PROVIDED PASSAGE:
-- begin --
Being the “voice” of a brand is a huge responsibility. Therefore, certain universal rules/best practices have to be in place, but at the same time there has to be enough freedom of creativity to curate interesting, fun, and valuable content. Community Managers must put the fan’s needs first. It’s not about simply posting content; it’s about posting the right content at the right time.
It was clearly established that the Community Managers are deserving of glamor and adoration. They have a complex and demanding job, and the role is evolving into much more. They have to always be plugged in, they need to come up with creative ideas for relevant content, produce the content, and then monitor and respond accordingly in a conversational way. And that’s just the tip of the iceberg.
Five Fundamental Takeaways:
1) Write like a journalist, think like an editor.
2) Be self-reflective. It’s a two-fold process.
- Observe and listen to how people actually see your page.
- Establish what the page stands for or what you would like it to stand for. Really think about the message and meaning behind the page that you want to convey.
3) Be an expert at socializing (online and offline).
- Make understanding social dynamics, sociology, and behavioral psychology a top priority.
- Utilize gamification and storytelling techniques. Share interesting/relevant news, as well as thought leadership ideas. Always remember, the ultimate goal is to create rapport with your fans
4) Be objective in a subjective way.
- Personalize the page, but don’t get too personal. Be responsible. Always think to yourself before posting: If this post landed on the front page of The New York Times, would that be OK? (Note: make sure your inner voice’s response is in touch with reality when responding to that question.)
5) 70/30 Rule.
-- end --
JOB 1: In the community manager passage, condense the paragraph beginning "It was clearly established" into a short bulleted list that keeps its main facts.
JOB 2: In the rows, transcribe word for word everything from the line containing "The green scarf at center will" through the end of the rows, both ends included, and leave the pictures out.

DATASET RECORDS:
-- begin --
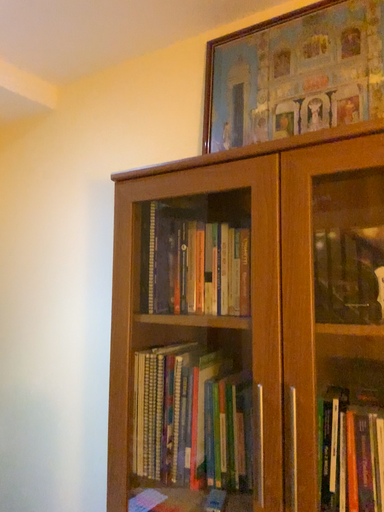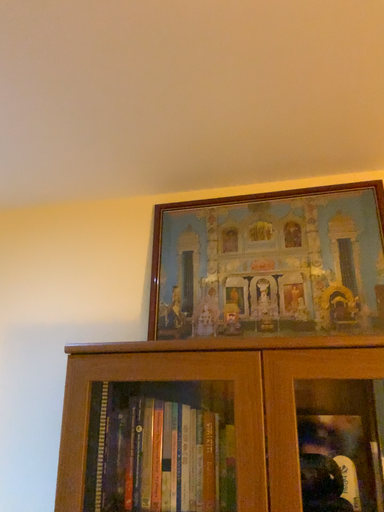
Question: Which way did the camera rotate in the video?

Choices:
 (A) rotated left
 (B) rotated right

Answer: (B)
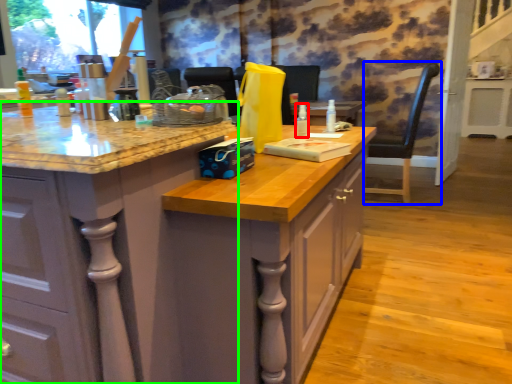
Question: Considering the real-world distances, which object is closest to bottle (highlighted by a red box)? chair (highlighted by a blue box) or cabinetry (highlighted by a green box).

Choices:
 (A) chair
 (B) cabinetry

Answer: (B)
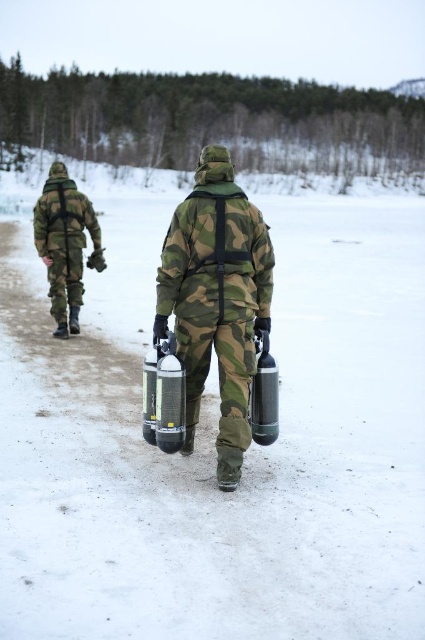
Question: Which point is closer to the camera taking this photo?

Choices:
 (A) (277, 396)
 (B) (257, 330)

Answer: (A)

Question: Is white matte snow at center thinner than metallic silver cylinder at center?

Choices:
 (A) yes
 (B) no

Answer: (B)

Question: Which of the following is the farthest from the observer?

Choices:
 (A) metallic silver cylinder at center
 (B) metallic silver extinguisher at center
 (C) camo fabric uniform at center
 (D) camouflage fabric uniform at left

Answer: (D)

Question: Which of these objects is positioned closest to the camouflage fabric uniform at left?

Choices:
 (A) metallic silver extinguisher at center
 (B) metallic silver cylinder at center
 (C) white matte snow at center

Answer: (A)

Question: Is metallic silver extinguisher at center above metallic silver cylinder at center?

Choices:
 (A) no
 (B) yes

Answer: (A)

Question: Can you confirm if camo fabric uniform at center is positioned below camouflage fabric uniform at left?

Choices:
 (A) no
 (B) yes

Answer: (B)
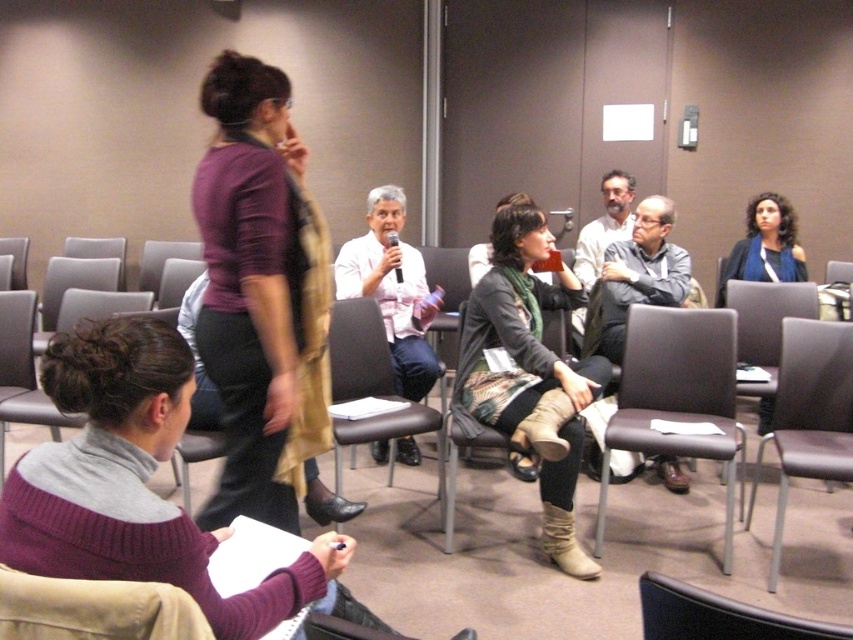
You are a photographer standing at the back of the conference room. You want to take a photo of the green scarf at center and the dark gray fabric chair at lower right. Which object will appear larger in the photo?

The green scarf at center will appear larger in the photo because it is taller than the dark gray fabric chair at lower right.

You are a photographer setting up for a group photo in the conference room. You need to ensure that the pink fabric shirt at center and the beige fabric chair at lower left are both visible in the shot. Given their height difference, which object might block the view of the other if positioned directly in front?

The pink fabric shirt at center is taller than the beige fabric chair at lower left. Therefore, if the pink fabric shirt at center is placed in front, it could block the view of the beige fabric chair at lower left. Conversely, if the beige fabric chair at lower left is in front, it would not obstruct the pink fabric shirt at center due to its shorter height.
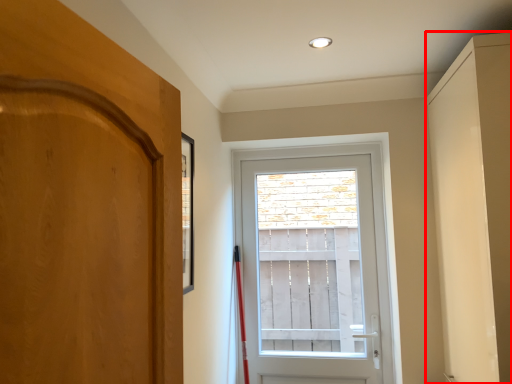
Question: From the image's perspective, where is cabinetry (annotated by the red box) located relative to door?

Choices:
 (A) below
 (B) above

Answer: (B)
-- end --
TASK OUTPUT 1:
- Community Managers deserve glamor and adoration.
- Their job is complex and demanding, and the role is evolving into much more.
- They must always be plugged in.
- They come up with creative ideas for relevant content and produce it.
- They monitor and respond in a conversational way.
- This is only the tip of the iceberg.

TASK OUTPUT 2:
The green scarf at center will appear larger in the photo because it is taller than the dark gray fabric chair at lower right.

You are a photographer setting up for a group photo in the conference room. You need to ensure that the pink fabric shirt at center and the beige fabric chair at lower left are both visible in the shot. Given their height difference, which object might block the view of the other if positioned directly in front?

The pink fabric shirt at center is taller than the beige fabric chair at lower left. Therefore, if the pink fabric shirt at center is placed in front, it could block the view of the beige fabric chair at lower left. Conversely, if the beige fabric chair at lower left is in front, it would not obstruct the pink fabric shirt at center due to its shorter height.
Question: From the image's perspective, where is cabinetry (annotated by the red box) located relative to door?

Choices:
 (A) below
 (B) above

Answer: (B)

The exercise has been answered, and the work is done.